Well, as friends will know, Mrs Bloke and I have completed the move from @HillAcres to @ChezNousSurMer. Not as traumatic as it could have been, but a couple of weeks later we are still surrounded by boxes.
So, having ridden a couple of forays into the neighbourhood it was time to tackle something a little more serious and since I haven’t really been able to plot a nice way into the countryside or find a nice place from which to start a ride I decided to try out the Henry Hudson Bike Trail which passes within a couple of miles of our front door.
The Henry Hudson Bike Trail is, potentially, a great amenity and should be a magnet for bicycle riders of all ages and abilities. Unfortunately, as I rode it, it became apparent that parts of it have become sadly neglected and virtually nothing has been done to enhance its value as a community and tourist facility.
I joined the trail in Keyport. That was not as easy as you might think since there were no indicators until you are on top of the trail entry points. In a couple of places, where the trail crosses local roads, cars were allowed to park right up to, and even obstruct the crossings making it difficult to check the roads even when doing the right thing, ie; stopping and looking. It’s quite hard to safely look around some giant truck when you’re on a bike.
The surface of the trail at this point, and in fact right up to Atlantic Highlands is blacktop. The condition is generally okay, but at several points there are sharp ridges, maybe up to 4″ high in some cases, caused by expansion or tree roots perhaps, which are unpleasant, even dangerous, at recreational trail speed.
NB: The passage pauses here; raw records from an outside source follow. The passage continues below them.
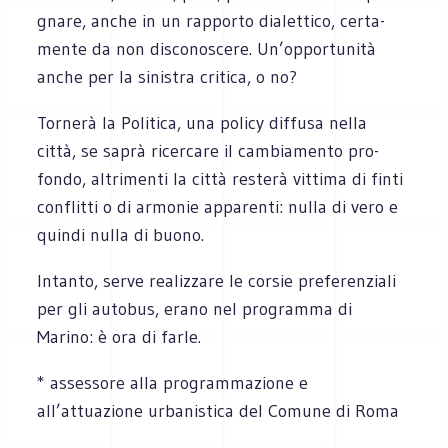
gnare, anche in un rap­porto dia­let­tico, cer­ta­
mente da non disco­no­scere. Un’opportunità
anche per la sini­stra cri­tica, o no?
Tor­nerà la Poli­tica, una policy dif­fusa nella
città, se saprà ricer­care il cam­bia­mento pro­
fondo, altri­menti la città resterà vit­tima di finti
con­flitti o di armo­nie appa­renti: nulla di vero e
quindi nulla di buono.
Intanto, serve rea­liz­zare le cor­sie pre­fe­ren­ziali
per gli auto­bus, erano nel pro­gramma di
Marino: è ora di farle.
* asses­sore alla pro­gram­ma­zione e
all’attuazione urba­ni­stica del Comune di Roma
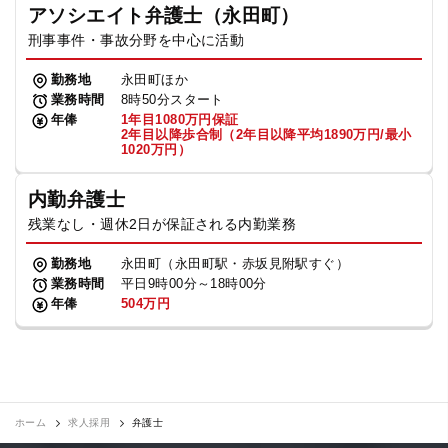
アソシエイト弁護士（永田町）
刑事事件・事故分野を中心に活動
勤務地
永田町ほか
業務時間
8時50分スタート
年俸
1年目1080万円保証
2年目以降歩合制（2年目以降平均1890万円/最小
1020万円）
内勤弁護士
残業なし・週休2日が保証される内勤業務
勤務地
永田町（永田町駅・赤坂見附駅すぐ）
業務時間
平日9時00分～18時00分
年俸
504万円
ホーム
求人採用
弁護士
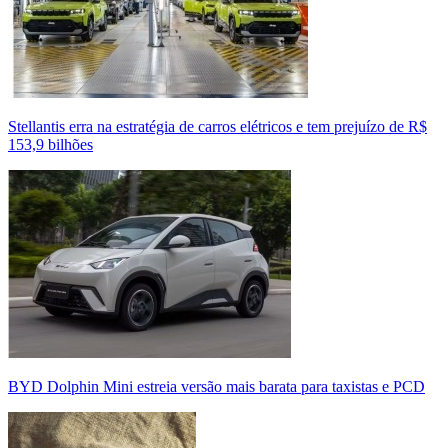
Stellantis erra na estratégia de carros elétricos e tem prejuízo de R$
153,9 bilhões
BYD Dolphin Mini estreia versão mais barata para taxistas e PCD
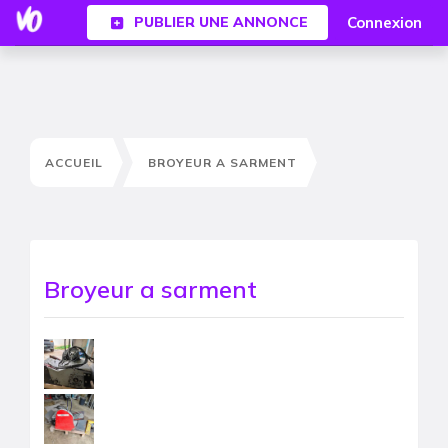
Connexion
PUBLIER UNE ANNONCE
ACCUEIL
BROYEUR A SARMENT
Broyeur a sarment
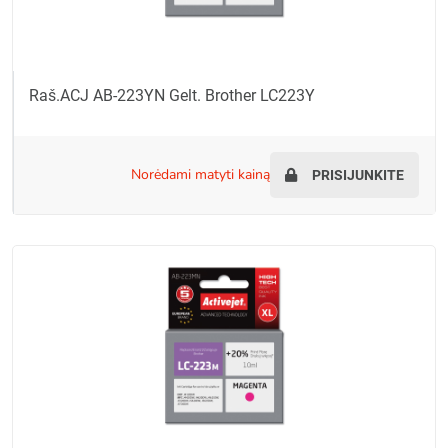
Raš.ACJ AB-223YN Gelt. Brother LC223Y
norėdami matyti kainą
PRISIJUNKITE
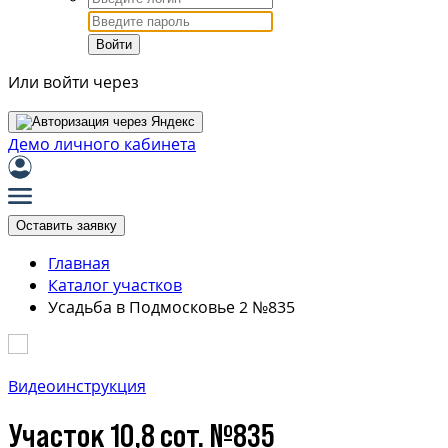
Войти
Или войти через
Демо личного кабинета
Оставить заявку
Главная
Каталог участков
Усадьба в Подмосковье 2 №835
Видеоинструкция
Участок 10,8 сот. №835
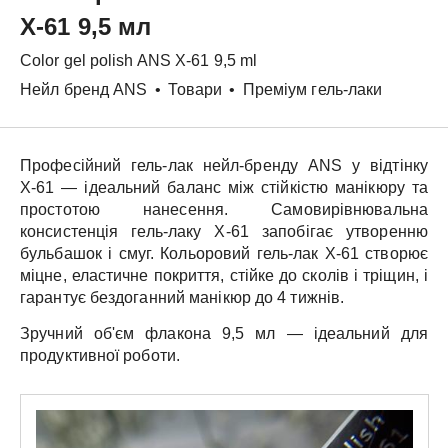
X-61 9,5 мл
Color gel polish
ANS
X-61 9,5 ml
Нейл бренд ANS
•
Товари
•
Преміум гель-лаки
Професійний гель-лак нейл-бренду
ANS
у відтінку
X-61
— ідеальний баланс між стійкістю манікюру та
простотою нанесення. Самовирівнювальна
консистенція гель-лаку
X-61
запобігає утворенню
бульбашок і смуг.
Кольоровий гель-лак
X-61
створює
міцне, еластичне покриття, стійке до сколів і тріщин, і
гарантує бездоганний манікюр до 4 тижнів.
Зручний об'єм флакона
9,5 мл
— ідеальний для
продуктивної роботи.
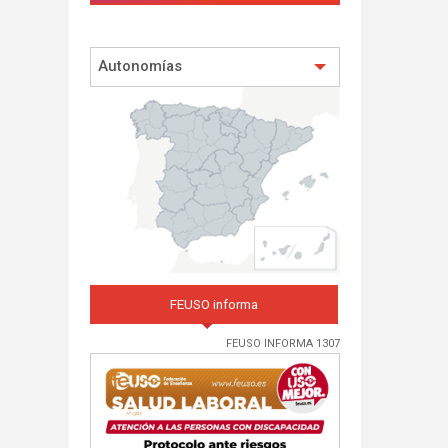
Autonomías
FEUSO informa
FEUSO INFORMA 1307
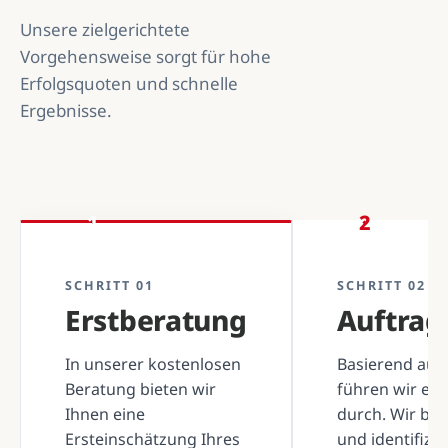
Unsere zielgerichtete
Vorgehensweise sorgt für hohe
Erfolgsquoten und schnelle
Ergebnisse.
1
2
SCHRITT 01
SCHRITT 02
Erstberatung
Auftra
In unserer kostenlosen
Basierend auf 
Beratung bieten wir
führen wir ei
Ihnen eine
durch. Wir be
Ersteinschätzung Ihres
und identifizi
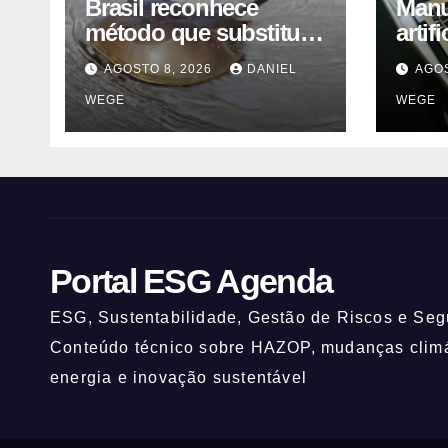
Brasil reconhece
Manua
método que substitui
artif
uso de sangue de
orie
AGOSTO 8, 2026
DANIEL
AGOS
caranguejo-ferradura
WEGE
WEGE
em testes
farmacêuticos
Portal ESG Agenda
ESG, Sustentabilidade, Gestão de Riscos e Segu
Conteúdo técnico sobre HAZOP, mudanças climát
energia e inovação sustentável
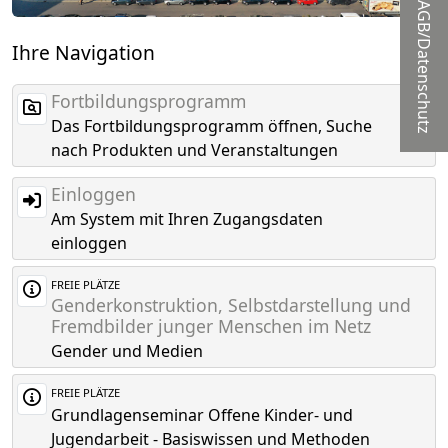
AGB/Datenschutz
Ihre Navigation
Fortbildungsprogramm
Das Fortbildungsprogramm öffnen, Suche
nach Produkten und Veranstaltungen
Einloggen
Am System mit Ihren Zugangsdaten
einloggen
FREIE PLÄTZE
Genderkonstruktion, Selbstdarstellung und
Fremdbilder junger Menschen im Netz
Gender und Medien
FREIE PLÄTZE
Grundlagenseminar Offene Kinder- und
Jugendarbeit - Basiswissen und Methoden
Add to that sunken drains and sometimes severe transitions – 3″-4″ ridges and steps – onto bridges and you have a number of issues on what should be a safe and secure trail.
As you approach Atlantic Highlands the trail crosses some fairly major roads at light controlled junctions. Well, lights aimed at traffic on the roads, that is. There is no bike detection or request button at these points and you have to wait for the sequence to take its course and hope you don’t get hit by a right hooker while the indicator says it’s safe to cross.
The trail takes a break as it enters the outskirts of Atlantic Highlands. A small sign indicates you should turn left onto a series of neighbourhood roads, but then you have to be extremely sharp-eyed to spot the signs which will take you to the point where the trail resumes. I spoke to two or three lost cyclists at this point.
The trail cuts through a large parking lot down by the harbour then threads its way eastwards again, still on blacktop. However, as the trail leaves the harbour area it has a zone which looks as if it was washed out by Sandy. For a hundred yards or so the surface looks like a wilderness mountain bike trail before re-establishing itself with a surface of, what to my UK eyes is, a dressing of 3/4″ to dust limestone gravel.
Generally, limestone chippings aren’t an issue for a bike trail. I remember when the Bristol-Bath trail, an early UK bike trail, was surfaced with this stuff. After being in use for a couple of weeks it was perfectly adequate, even for a road bike, but in this section there are a lot of washouts with channels several inches deep and a foot across. In some points the trail becomes a boardwalk with longitudinal planks and gaps easily capable of grabbing a 25mm wheel with (almost) inevitable results.
Now, I know it’s possible to ride any bike anywhere you like. Most of my friends and acquaintances would have no trouble riding the route on a full-on road bike. I was riding the mighty Defy, but it was a challenge. When I ride this trail again, and I will, it will be on something with a 32+mm tyre. A ‘cross bike or gravel racer would be fine. A hybrid, perfect. A cruiser, even. But not my pride and joy.
This bike trail is a community amenity and should be accessible by anyone, especially those without advanced trail skills. You know; children, occasional recreational riders, retirement community members … me.
Sorry to appear so negative, and I’m not really, but to me it seems that this is NJ and bicycles problem in a nutshell.
Just say, “We have Complete Streets.”
Just say, “We have a bike trail.”
But it doesn’t actually mean we have any of those things if you don’t value and maintain them.
Bike trails just don’t need to be designed or legislated. They need upkeep, maintenance and development. Constant innovation. There’s a mountain to climb. It’s kind of like “Complete Streets”. You said you liked the idea, and that’s enough. Job done!
Well, it’s not.
I hark back to the Bristol-Bath bike path. It has sculpture trails, blue plaques, historic notes, local signposts and access to pubs, cafes, shops, transport nodes, toilets, children’s playgrounds, etc, which let you know where you are, how far the next village is, and so on. In fact, if you want you can ride on to Moscow, Athens or the Arctic Circle, all on a maintained, protected and indicated cycle path.
The US can do this. Look at The High Line – okay, it’s for walkers only, the NYC Greenway … it can be done.
Don’t get me wrong. The Henry Hudson Bike Trail is a great facility. But it needs development, maintenance and connection to the communities it passes through.